Weinberger’s Six Tests

Jan. 1, 2004

“The Uses of Military Power”

Caspar W. Weinberger

National Press Club, Washington, D.C.

Nov. 28, 1984

FULL TEXT VERSION

Caspar W. Weinberger, Secretary of Defense under President Reagan, made headlines around the world with his views concerning when the US should—and should not—use military power. He spoke in the aftermath of the Oct. 23, 1983, suicide truck bombing that killed 241 American servicemen, most of them Marines, who were in Beirut, Lebanon, on an ill-defined peacekeeping mission. Weinberger urged caution in use of force and, in this notable speech, listed six tests that should govern sending troops into combat.

The Washington Post immediately labeled this statement “the Weinberger Doctrine” (later misidentified by many as “the Powell Doctrine” and attributed to Secretary of State Colin Powell). Weinberger’s view is considered the intellectual counterweight to the so-called “Limited Objectives” doctrine, which holds that the United States can and should conduct limited military operations for limited political goals. The issue flared in a different form in the debate over the size of the force deployed to Iraq.

Once it is clear our troops are required because our vital interests are at stake, then we must have the firm national resolve to commit every ounce of strength necessary to win the fight to achieve our objectives. … Just as clearly, there are other situations where United States combat forces should not be used.

I believe the postwar period has taught us several lessons, and from them I have developed six major tests to be applied when we are weighing the use of US combat forces abroad. Let me now share them with you.

First, the United States should not commit forces to combat overseas unless the particular engagement or occasion is deemed vital to our national interest or that of our allies. That emphatically does not mean that we should declare beforehand, as we did with Korea in 1950, that a particular area is outside our strategic perimeter.

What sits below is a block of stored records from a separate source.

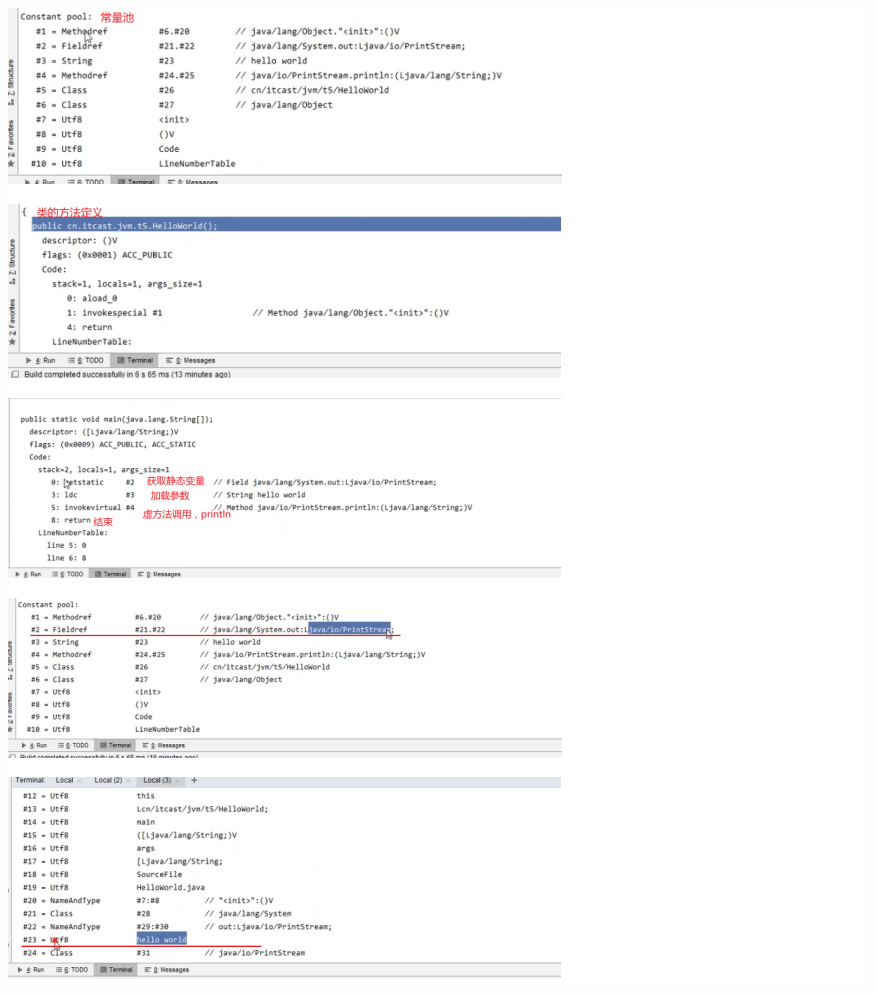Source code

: ![image-20210929201633815](images/image-20210929201633815.png)

![image-20210929201639088](images/image-20210929201639088.png)

![image-20210929201643859](images/image-20210929201643859.png)

![image-20210929201651641](images/image-20210929201651641.png)

![image-20210929201657082](images/image-20210929201657082.png)
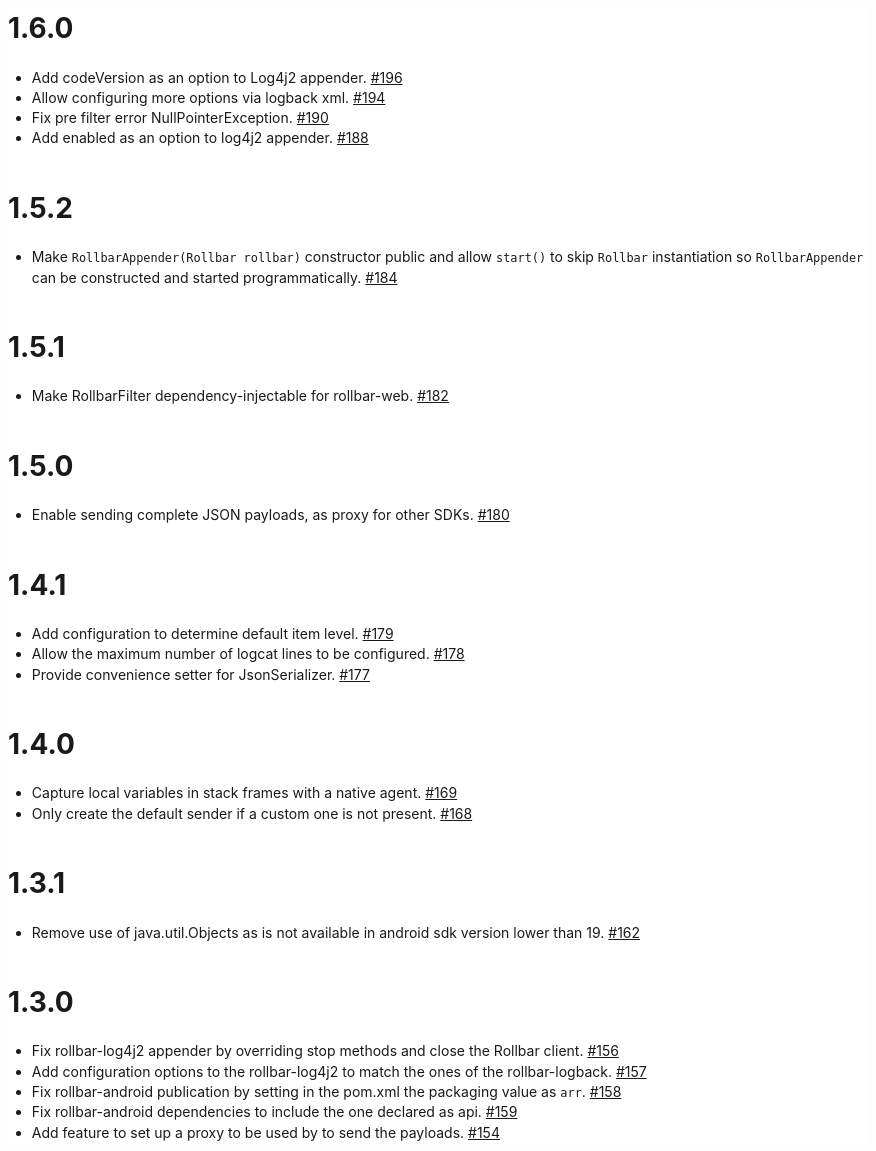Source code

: # 1.6.0
- Add codeVersion as an option to Log4j2 appender. [#196](https://github.com/rollbar/rollbar-java/pull/196)
- Allow configuring more options via logback xml. [#194](https://github.com/rollbar/rollbar-java/pull/194)
- Fix pre filter error NullPointerException. [#190](https://github.com/rollbar/rollbar-java/pull/190)
- Add enabled as an option to log4j2 appender. [#188](https://github.com/rollbar/rollbar-java/pull/188)

# 1.5.2
- Make `RollbarAppender(Rollbar rollbar)` constructor public and allow `start()` to skip `Rollbar` 
  instantiation so `RollbarAppender` can be constructed and started programmatically. [#184](https://github.com/rollbar/rollbar-java/issues/184)

# 1.5.1
- Make RollbarFilter dependency-injectable for rollbar-web. [#182](https://github.com/rollbar/rollbar-java/issues/182)

# 1.5.0
- Enable sending complete JSON payloads, as proxy for other SDKs. [#180](https://github.com/rollbar/rollbar-java/pull/180)

# 1.4.1
- Add configuration to determine default item level. [#179](https://github.com/rollbar/rollbar-java/pull/179)
- Allow the maximum number of logcat lines to be configured. [#178](https://github.com/rollbar/rollbar-java/pull/178)
- Provide convenience setter for JsonSerializer. [#177](https://github.com/rollbar/rollbar-java/pull/177)

# 1.4.0
- Capture local variables in stack frames with a native agent. [#169](https://github.com/rollbar/rollbar-java/pull/169)
- Only create the default sender if a custom one is not present. [#168](https://github.com/rollbar/rollbar-java/pull/168)

# 1.3.1
- Remove use of java.util.Objects as is not available in android sdk version lower than 19. [#162](https://github.com/rollbar/rollbar-java/pull/162)

# 1.3.0
- Fix rollbar-log4j2 appender by overriding stop methods and close the Rollbar client. [#156](https://github.com/rollbar/rollbar-java/pull/156)
- Add configuration options to the rollbar-log4j2 to match the ones of the rollbar-logback. [#157](https://github.com/rollbar/rollbar-java/pull/157)
- Fix rollbar-android publication by setting in the pom.xml the packaging value as `arr`. [#158](https://github.com/rollbar/rollbar-java/pull/158)
- Fix rollbar-android dependencies to include the one declared as api. [#159](https://github.com/rollbar/rollbar-java/pull/159)
- Add feature to set up a proxy to be used by to send the payloads. [#154](https://github.com/rollbar/rollbar-java/pull/154)
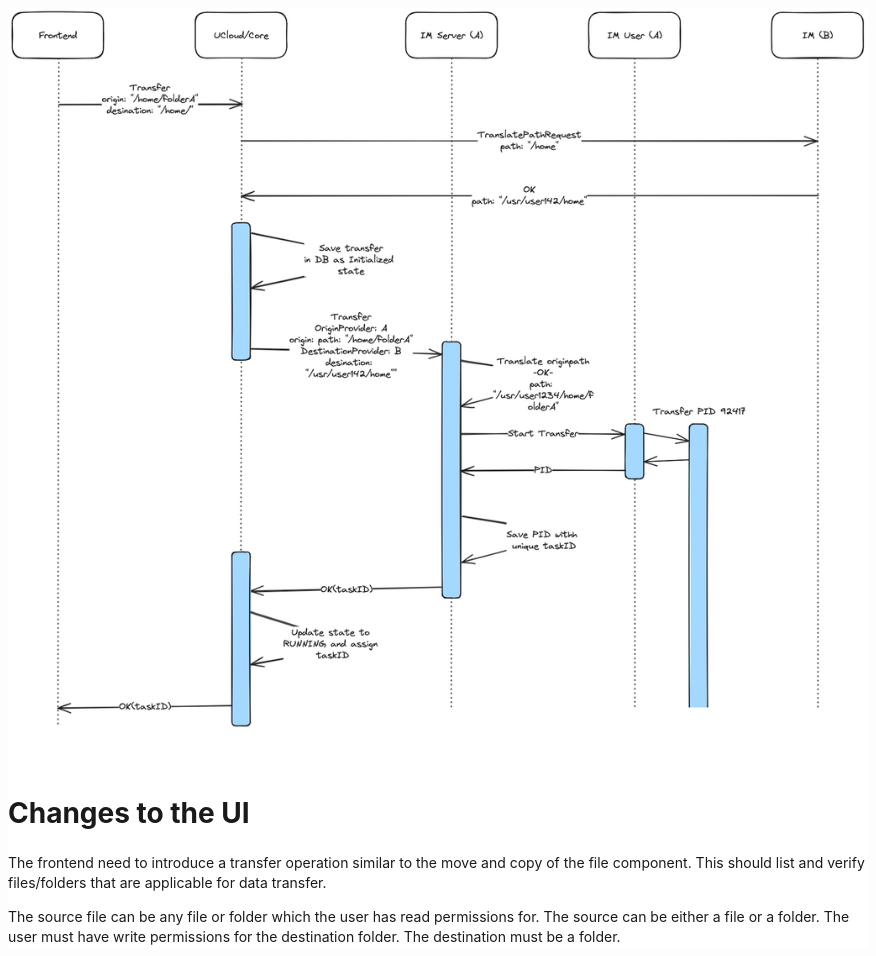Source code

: ![flowchart2ed](./Pictures/flowchart2ed.png)


# Changes to the UI

The frontend need to introduce a transfer operation similar to the move and copy of the file component. This should list
and verify files/folders that are applicable for data transfer.

The source file can be any file or folder which the user has read permissions for. The source can be either a file or a
folder. The user must have write permissions for the destination folder. The destination must be a folder.
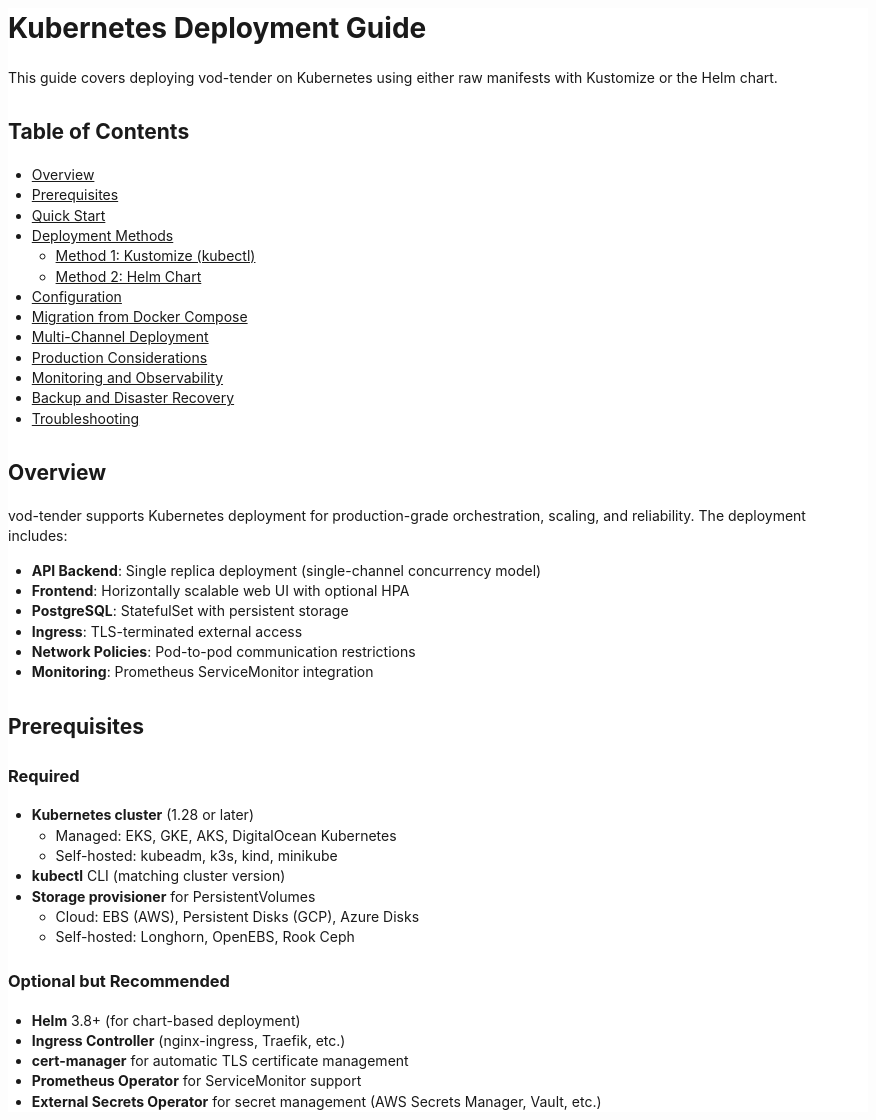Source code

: # Kubernetes Deployment Guide

This guide covers deploying vod-tender on Kubernetes using either raw manifests with Kustomize or the Helm chart.

## Table of Contents

- [Overview](#overview)
- [Prerequisites](#prerequisites)
- [Quick Start](#quick-start)
- [Deployment Methods](#deployment-methods)
  - [Method 1: Kustomize (kubectl)](#method-1-kustomize-kubectl)
  - [Method 2: Helm Chart](#method-2-helm-chart)
- [Configuration](#configuration)
- [Migration from Docker Compose](#migration-from-docker-compose)
- [Multi-Channel Deployment](#multi-channel-deployment)
- [Production Considerations](#production-considerations)
- [Monitoring and Observability](#monitoring-and-observability)
- [Backup and Disaster Recovery](#backup-and-disaster-recovery)
- [Troubleshooting](#troubleshooting)

## Overview

vod-tender supports Kubernetes deployment for production-grade orchestration, scaling, and reliability. The deployment includes:

- **API Backend**: Single replica deployment (single-channel concurrency model)
- **Frontend**: Horizontally scalable web UI with optional HPA
- **PostgreSQL**: StatefulSet with persistent storage
- **Ingress**: TLS-terminated external access
- **Network Policies**: Pod-to-pod communication restrictions
- **Monitoring**: Prometheus ServiceMonitor integration

## Prerequisites

### Required

- **Kubernetes cluster** (1.28 or later)
  - Managed: EKS, GKE, AKS, DigitalOcean Kubernetes
  - Self-hosted: kubeadm, k3s, kind, minikube
- **kubectl** CLI (matching cluster version)
- **Storage provisioner** for PersistentVolumes
  - Cloud: EBS (AWS), Persistent Disks (GCP), Azure Disks
  - Self-hosted: Longhorn, OpenEBS, Rook Ceph

### Optional but Recommended

- **Helm** 3.8+ (for chart-based deployment)
- **Ingress Controller** (nginx-ingress, Traefik, etc.)
- **cert-manager** for automatic TLS certificate management
- **Prometheus Operator** for ServiceMonitor support
- **External Secrets Operator** for secret management (AWS Secrets Manager, Vault, etc.)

Second, if we decide it is necessary to put combat troops into a given situation, we should do so wholeheartedly, and with the clear intention of winning. If we are unwilling to commit the forces or resources necessary to achieve our objectives, we should not commit them at all. Of course if the particular situation requires only limited force to win our objectives, then we should not hesitate to commit forces sized accordingly. When Hitler broke treaties and remilitarized the Rhineland, small combat forces then could perhaps have prevented the holocaust of World War II.

Third, if we do decide to commit forces to combat overseas, we should have clearly defined political and military objectives. And we should know precisely how our forces can accomplish those clearly defined objectives. And we should have and send the forces needed to do just that. As Clausewitz wrote, “No one starts a war—or rather, no one in his senses ought to do so—without first being clear in his mind what he intends to achieve by that war and how he intends to conduct it.” War may be different today than in Clausewitz’s time, but the need for well-defined objectives and a consistent strategy is still essential. If we determine that a combat mission has become necessary for our vital national interests, then we must send forces capable to do the job—and not assign a combat mission to a force configured for peacekeeping.

Fourth, the relationship between our objectives and the forces we have committed—their size, composition, and disposition—must be continually reassessed and adjusted if necessary. Conditions and objectives invariably change during the course of a conflict. When they do change, then so must our combat requirements. We must continuously keep as a beacon light before us the basic questions: “Is this conflict in our national interest?” “Does our national interest require us to fight, to use force of arms?” If the answers are “yes,” then we must win. If the answers are “no,” then we should not be in combat.

Fifth, before the US commits combat forces abroad, there must be some reasonable assurance we will have the support of the American people and their elected representatives in Congress. This support cannot be achieved unless we are candid in making clear the threats we face; the support cannot be sustained without continuing and close consultation. We cannot fight a battle with the Congress at home while asking our troops to win a war overseas or, as in the case of Vietnam, in effect asking our troops not to win but just to be there.

Finally, the commitment of US forces to combat should be a last resort. …

These tests I have just mentioned have been phrased negatively for a purpose; they are intended to sound a note of caution—caution that we must observe prior to committing forces to combat overseas. When we ask our military forces to risk their very lives in such situations, a note of caution is not only prudent, it is morally required.